I covered this recently: the content volume trap is real. More pages do not mean more citations. AI engines consolidate around the highest-authority entity nodes. Build fewer, denser pages that the model recognizes as the canonical source for your category queries. Two pages with 10 entity associations each outperform 20 thin pages every time.

3. Monitor across the full service landscape

The same model can cite you on one provider and skip you on another. Use a multi-engine audit approach — we found only 11% citation overlap across engines. If you are only checking one AI engine, you are seeing less than a quarter of your actual visibility surface.

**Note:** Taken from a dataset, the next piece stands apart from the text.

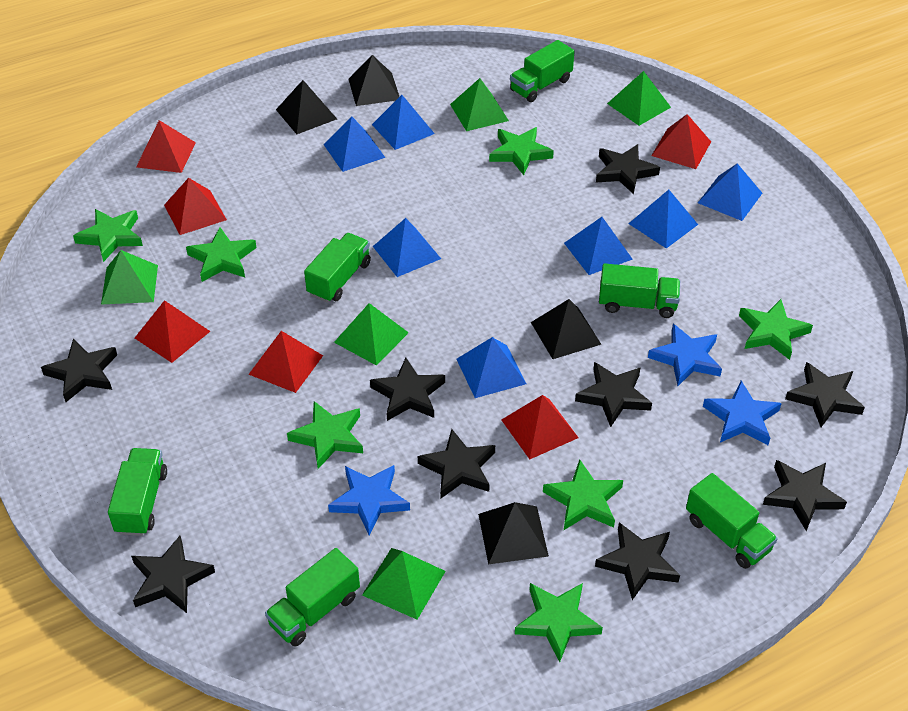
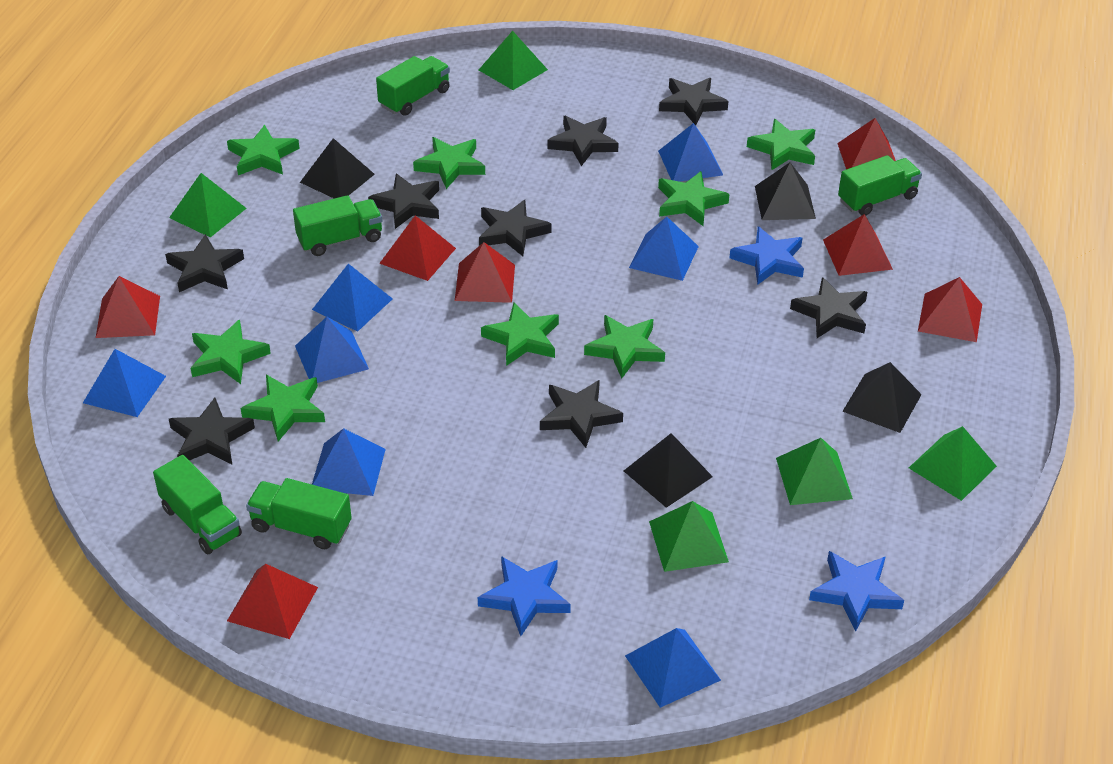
black star: 9 -> 8
green star: 7 -> 8
green truck: 6 -> 5
red pyramid: 6 -> 7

4. Treat AI bot traffic as pipeline signal

LLM-referred traffic converts at 5-17x the rate of organic search. When ChatGPT-User or PerplexityBot retrieves your page, that is a buyer research event. Instrument your analytics to capture these signals — they are the leading indicator of whether inference economics are working for or against you.

The Bottom Line

Inference economics is not an infrastructure topic. It is a visibility strategy topic. The 1,000x cost decline in AI inference is creating a massive expansion in AI-mediated buyer research, while the Jevons paradox ensures total query volume grows faster than costs fall. Inside that expanding system, citation decisions are shaped by token economics — and the brands that make themselves easy to cite under token-budget constraints will compound their advantage.

The operators who understand this will build for citation efficiency. Everyone else will keep measuring clicks in a zero-click world.

Frequently Asked Questions

What is inference economics in the context of AI visibility?

Inference economics refers to the cost structure of running large language models on buyer queries. Every AI-generated answer requires GPU compute measured in tokens. The economics of that compute — how much it costs, how engines optimize for token efficiency, and how citation decisions are affected by cost pressure — directly determines which brands appear in AI answers.

How much does it cost an AI engine to generate one answer?

For GPT-4-class models, the cost is roughly $0.01-0.03 per answer as of mid-2026, depending on response length and provider. Open models can be 10-100x cheaper. The cost has dropped 1,000x in three years, and Andreessen Horowitz projects continued 10x annual declines. These costs are borne by the AI engine operator, not the brand, but they shape which sources the engine chooses to cite.

Does the cost of inference affect which brands get cited?

Yes. Every citation in an AI answer costs additional tokens for retrieval, evaluation, and attribution. Under token-budget optimization, AI engines favor the minimum number of high-authority sources needed to produce a trustworthy answer. Brands with structured, extractable, entity-dense content are cheaper to cite and therefore cited more frequently.

How should brands adapt their content strategy to inference economics?

Focus on citation efficiency: structure content so AI engines can extract and attribute your answers with minimal token overhead. Use answer-first formatting, structured data markup, and high entity density. Monitor citation performance across multiple AI engines and providers, since the same model can behave differently depending on how it is served.

What is the Jevons paradox in AI inference?

The Jevons paradox describes how making a resource cheaper increases total consumption faster than the price drops. Applied to AI inference: per-token costs have fallen 10x per year, but total inference volume has grown more than 100x. This means the total surface area of AI-mediated buyer research is expanding rapidly, creating more opportunities for citation-ready brands.